Lou Reed Berlin: Live At St Ann's Warehouse Review

Released 2008.  

BBC Review

There are magnificent moments contained within

Michael Quinn 2008

Lou Reed's controversial concept album Berlin – his third solo outing after the break up of The Velvet Underground – first saw the light of day in 1973 and was almost universally denounced. Rock bible Rolling Stone declared it a career-finishing ''disaster'' that was so bad it merited perpetrating ''physical vengeance'' on its creator before signing off with ''Goodbye, Lou''. Hardly surprising, then, that Reed should have stepped away from the work and ignored for so long, only returning to it in 2006 to resurrect it in a 30-date tour that has already spawned a DVD (directed by Julian Schnabel) and now this live recording, taken from two nights in mid-December that year at St Ann's Warehouse in Brooklyn, New York.

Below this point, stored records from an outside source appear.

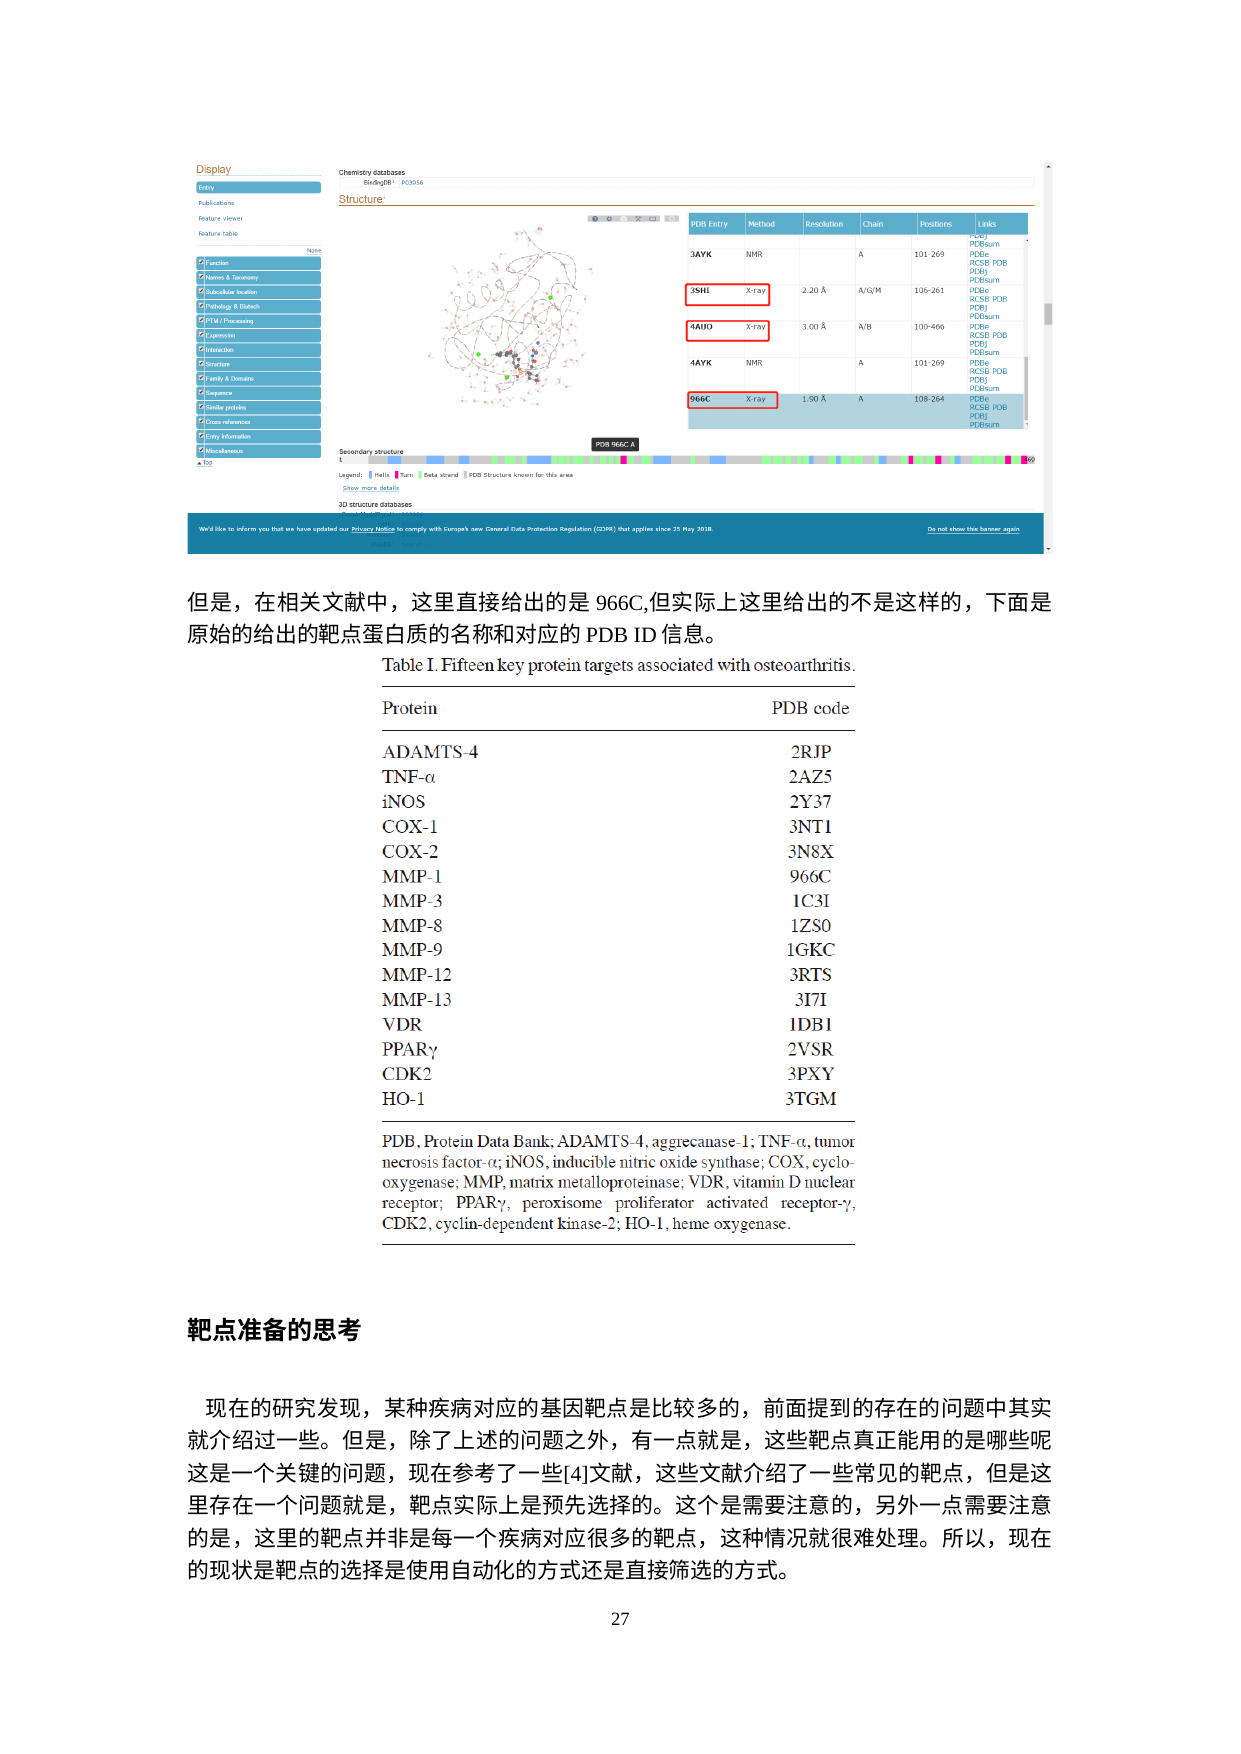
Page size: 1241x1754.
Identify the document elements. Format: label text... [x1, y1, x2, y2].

subtitle 靶点准备的思考 [187, 1296, 1053, 1361]
picture [373, 649, 867, 1252]
text 但是，在相关文献中，这里直接给出的是966C,但实际上这里给出的不是这样的，下面是原始的给出的靶点蛋白质的名称和对应的PDB ID信息。 [187, 584, 1053, 649]
picture [187, 162, 1053, 554]
text 现在的研究发现，某种疾病对应的基因靶点是比较多的，前面提到的存在的问题中其实就介绍过一些。但是，除了上述的问题之外，有一点就是，这些靶点真正能用的是哪些呢，这是一个关键的问题，现在参考了一些[4]文献，这些文献介绍了一些常见的靶点，但是这里存在一个问题就是，靶点实际上是预先选择的。这个是需要注意的，另外一点需要注意的是，这里的靶点并非是每一个疾病对应很多的靶点，这种情况就很难处理。所以，现在的现状是靶点的选择是使用自动化的方式还是直接筛选的方式。 [187, 1390, 1053, 1585]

Critical appreciation of Berlin has been building since its damned and doomed debut, and in this super-charged performance, complete with 30-piece band and 12-strong choir, it's easy to hear and appreciate why. As a concept, the piece still suffers from its own flawed ambition. Whatever else it is, Berlin is not a rock opera, or any sort of opera, for that matter. Yes, there's a narrative – two drug-addled lovers take a lethal walk on the German capital's wild side – but the structure supporting it is so loose and the songs so arbitrarily connected that calling it an opera is nothing more than a fanciful affectation.

But there are magnificent moments contained within that bare comparison with the best of Reed's solo work. Equally, there are some excruciating moments, too, not least an horrendously awful take on The Bed.

While it lacks the clinical studio intensity of the original, this live performance carves its own muscular drama and dark poetry out of Reed's dystopian lyrics and coruscating music, the latter helped by the return of original collaborator Steve Hunter on electric guitar. Reed himself remains his timeless self: dour, po-faced, emotionally underplayed and vocally colourless but acutely acerbic and astringent.

Three other songs – Candy Says, in a duet with Antony 'And The Johnsons' Hegarty; Rock Minuet from Reed's 2000 long-player Ecstasy; and Sweet Jane from the Velvet's fourth album, Loaded – are offered as encores, cleverly if a little too subtly attempting to re-thread Berlin back into a wider context.